Analisasumut.com
Beranda Analisa NEWS Delapan Titik Karhutla Muncul di Toba, BPBD Peringatkan Warga Tak Bakar Lahan

Delapan Titik Karhutla Muncul di Toba, BPBD Peringatkan Warga Tak Bakar Lahan

Sebanyak delapan titik kebakaran hutan dan lahan (Karhutla) terjadi di Kabupaten Toba selama periode Mei hingga Juni 2025. Menyikapi hal tersebut, Badan Penanggulangan Bencana Daerah (BPBD) Toba mengimbau masyarakat untuk tidak sembarangan melakukan pembakaran, terutama di wilayah yang berbatasan langsung dengan kawasan hutan.

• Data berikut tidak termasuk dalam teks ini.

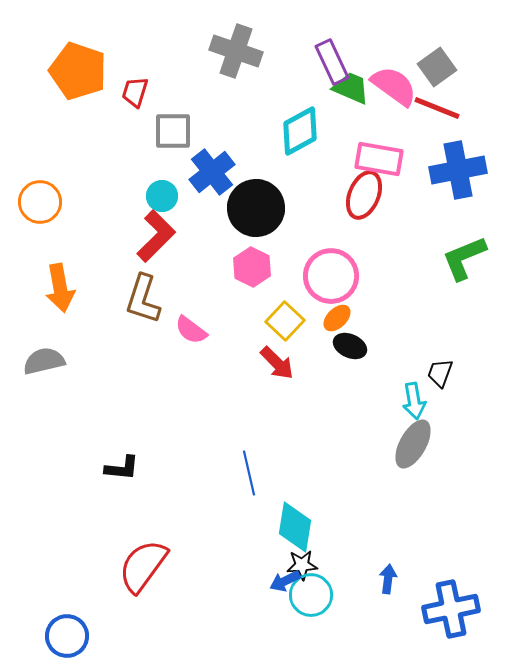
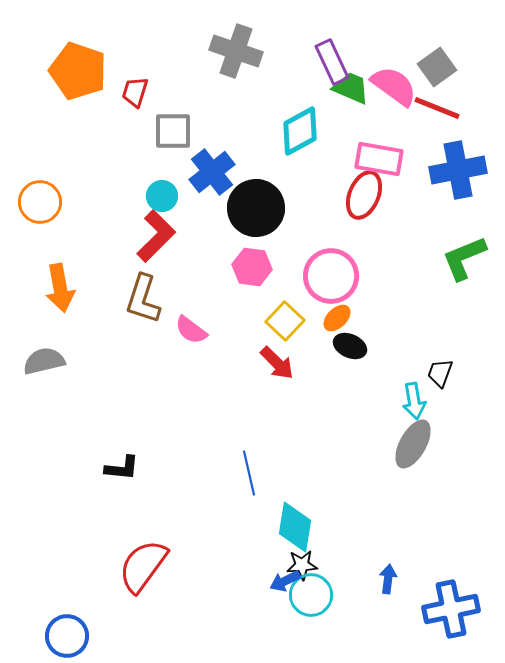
pink hexagon at (252, 267): rotated 18 degrees counterclockwise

Dibaca Juga : Pemko Sibolga Perkuat Posyandu, Wujudkan Masyarakat Sehat Sejak Dini

Kepala BPBD Toba, Robert Manurung menekankan pentingnya pencegahan, khususnya dengan membuat jalur pembatas atau parit jika terpaksa membakar lahan pertanian.

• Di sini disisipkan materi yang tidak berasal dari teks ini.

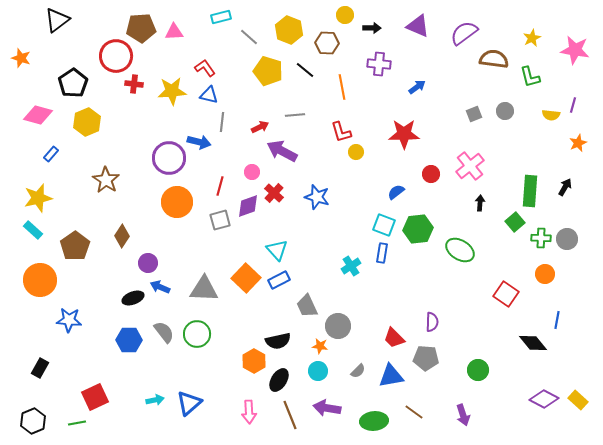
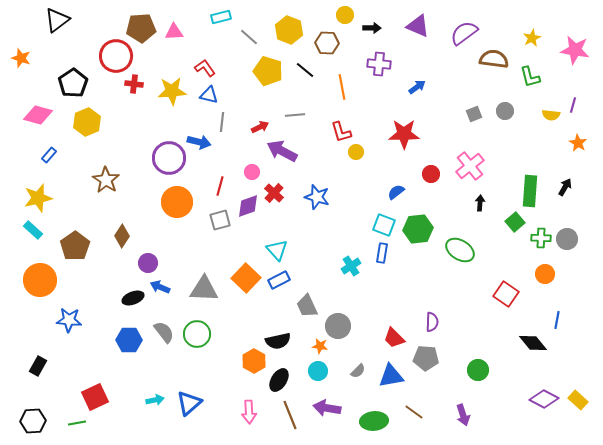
orange star at (578, 143): rotated 18 degrees counterclockwise
blue rectangle at (51, 154): moved 2 px left, 1 px down
black rectangle at (40, 368): moved 2 px left, 2 px up
black hexagon at (33, 421): rotated 20 degrees clockwise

“Kita ketahui sejak dua bulan terakhir kemarau telah terjadi di Toba, jadi sekecil apapun api akan cepat menyala ditambah kondisi angin cukup kencang mempercepat rambatan api,” ujar Robert, Kamis (3/7/2025).

Selain aktivitas pembakaran, ia mengingatkan potensi Karhutla juga dapat disebabkan oleh puntung rokok serta benda berbahan metal atau kaca yang dibuang sembarangan.

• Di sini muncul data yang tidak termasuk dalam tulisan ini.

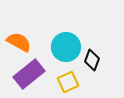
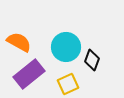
yellow square: moved 2 px down
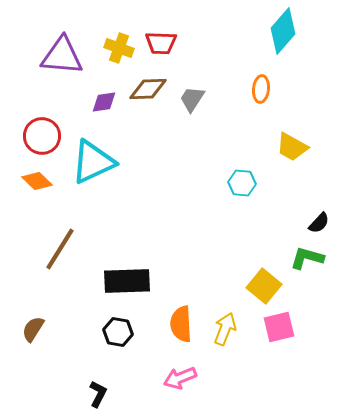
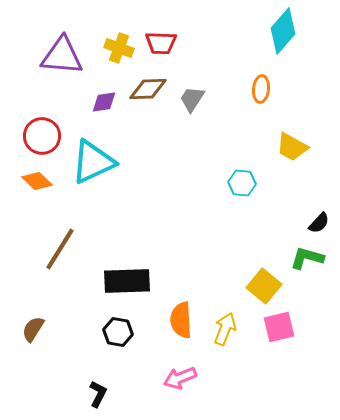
orange semicircle: moved 4 px up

“Untuk itu kepada masyarakat, pengendara atau siapapun jangan membuang puntung rokok dan benda berbahan metal dan kaca di pinggir jalan yang berdekatan dengan hutan,” katanya.

Berikut delapan titik Karhutla di Toba:

Bukit Barisan, Desa Hutagaol Peatalun, Balige (8/5/2025) – 2 hektare, diduga akibat ulah warga.

Komplek Perkantoran Simanjalo, Balige (2/6/2025) – 1 hektare, akibat pohon pinus terbakar.

Jalan Sipintu-Pintu, Tampahan (6/6/2025) – 1 hektare, diduga karena puntung rokok.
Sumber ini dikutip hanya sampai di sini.